▶ _ACTION ITEM_: Show every line of the data below that includes the word "pixels".

▶ _EXERCISE INPUTS_:
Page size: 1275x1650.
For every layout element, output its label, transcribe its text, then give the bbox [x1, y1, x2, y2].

* * *

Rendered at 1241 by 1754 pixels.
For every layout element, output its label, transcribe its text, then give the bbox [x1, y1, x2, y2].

--

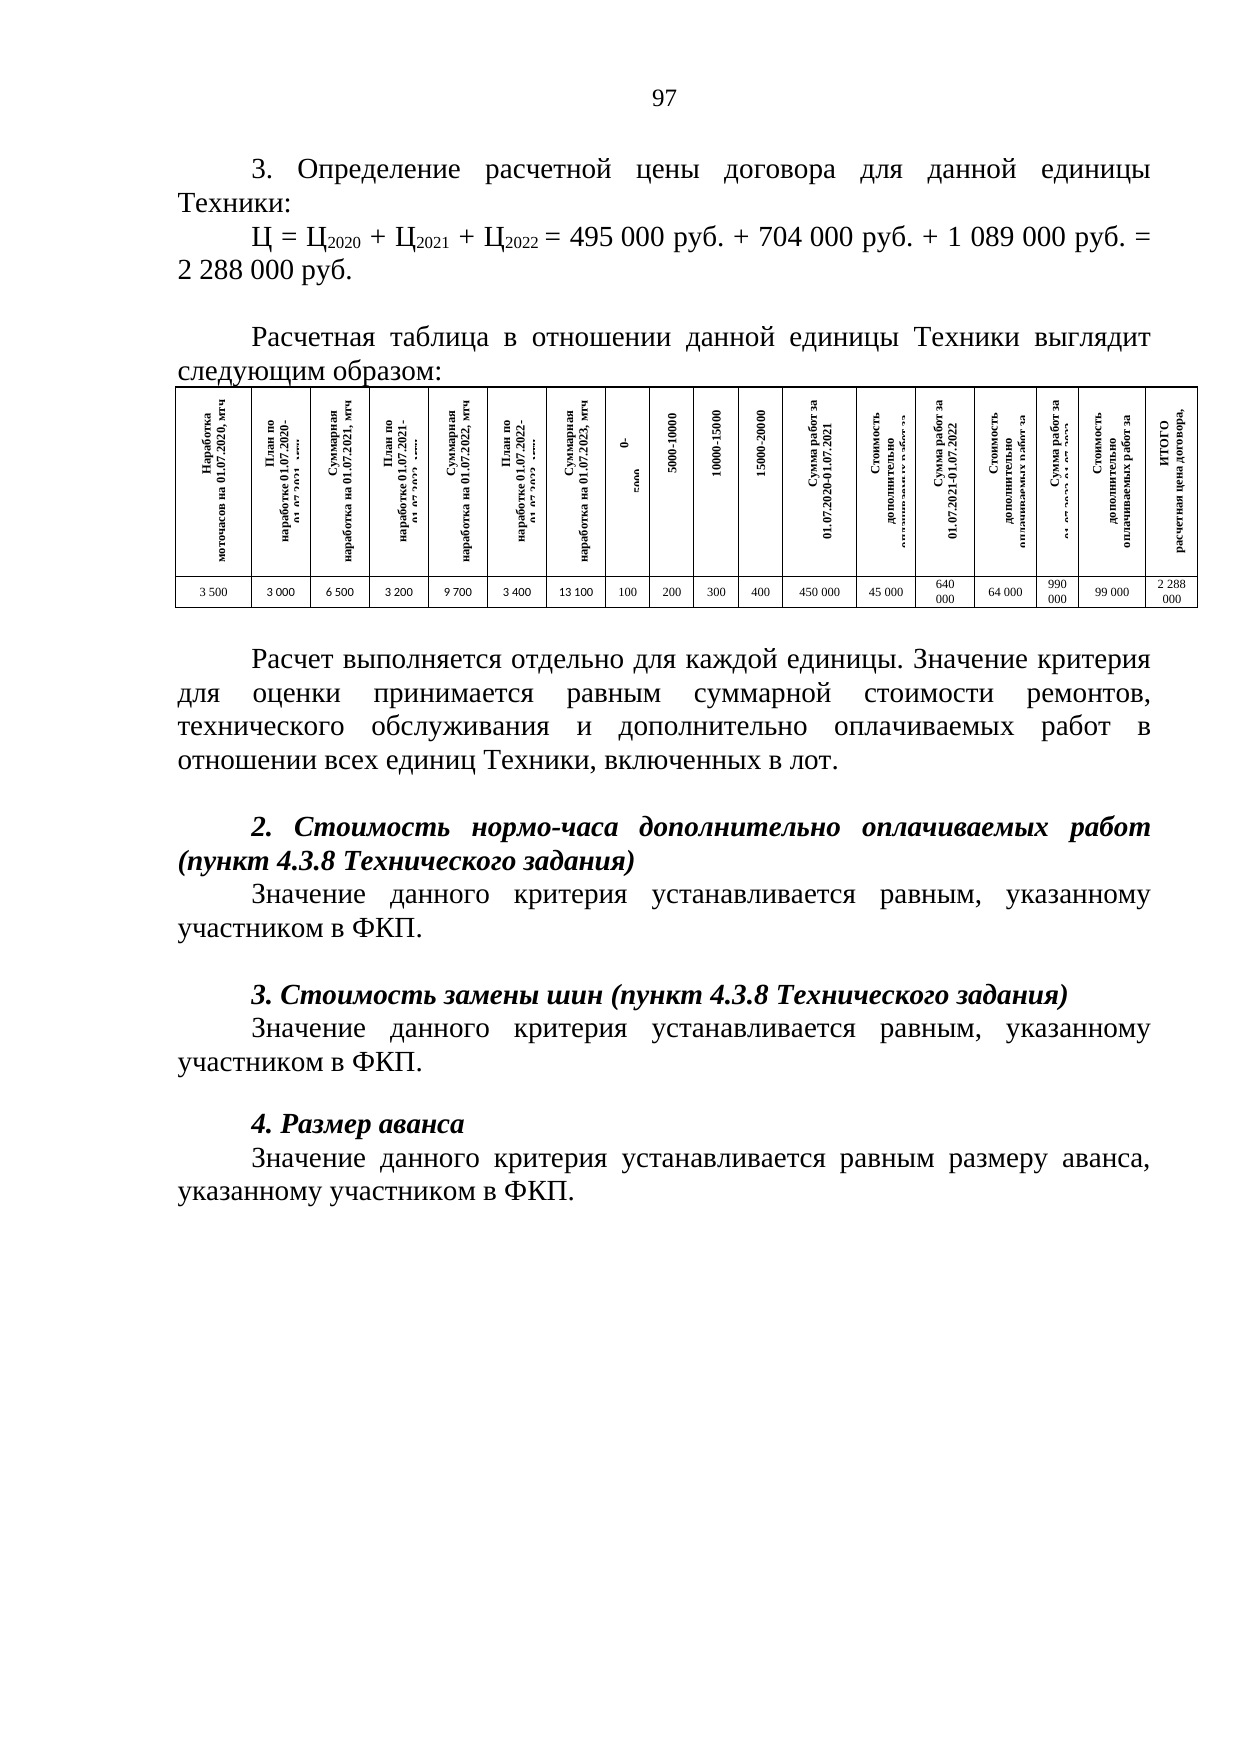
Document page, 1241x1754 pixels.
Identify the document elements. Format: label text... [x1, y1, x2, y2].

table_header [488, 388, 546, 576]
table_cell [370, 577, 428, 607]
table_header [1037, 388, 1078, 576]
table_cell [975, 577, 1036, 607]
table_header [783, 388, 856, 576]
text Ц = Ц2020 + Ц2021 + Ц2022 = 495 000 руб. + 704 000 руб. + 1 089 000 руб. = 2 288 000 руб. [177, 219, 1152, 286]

▶ _ANSWER SPACE_:
Rendered at 1241 by 1754 pixels.
Document page, 1241x1754 pixels.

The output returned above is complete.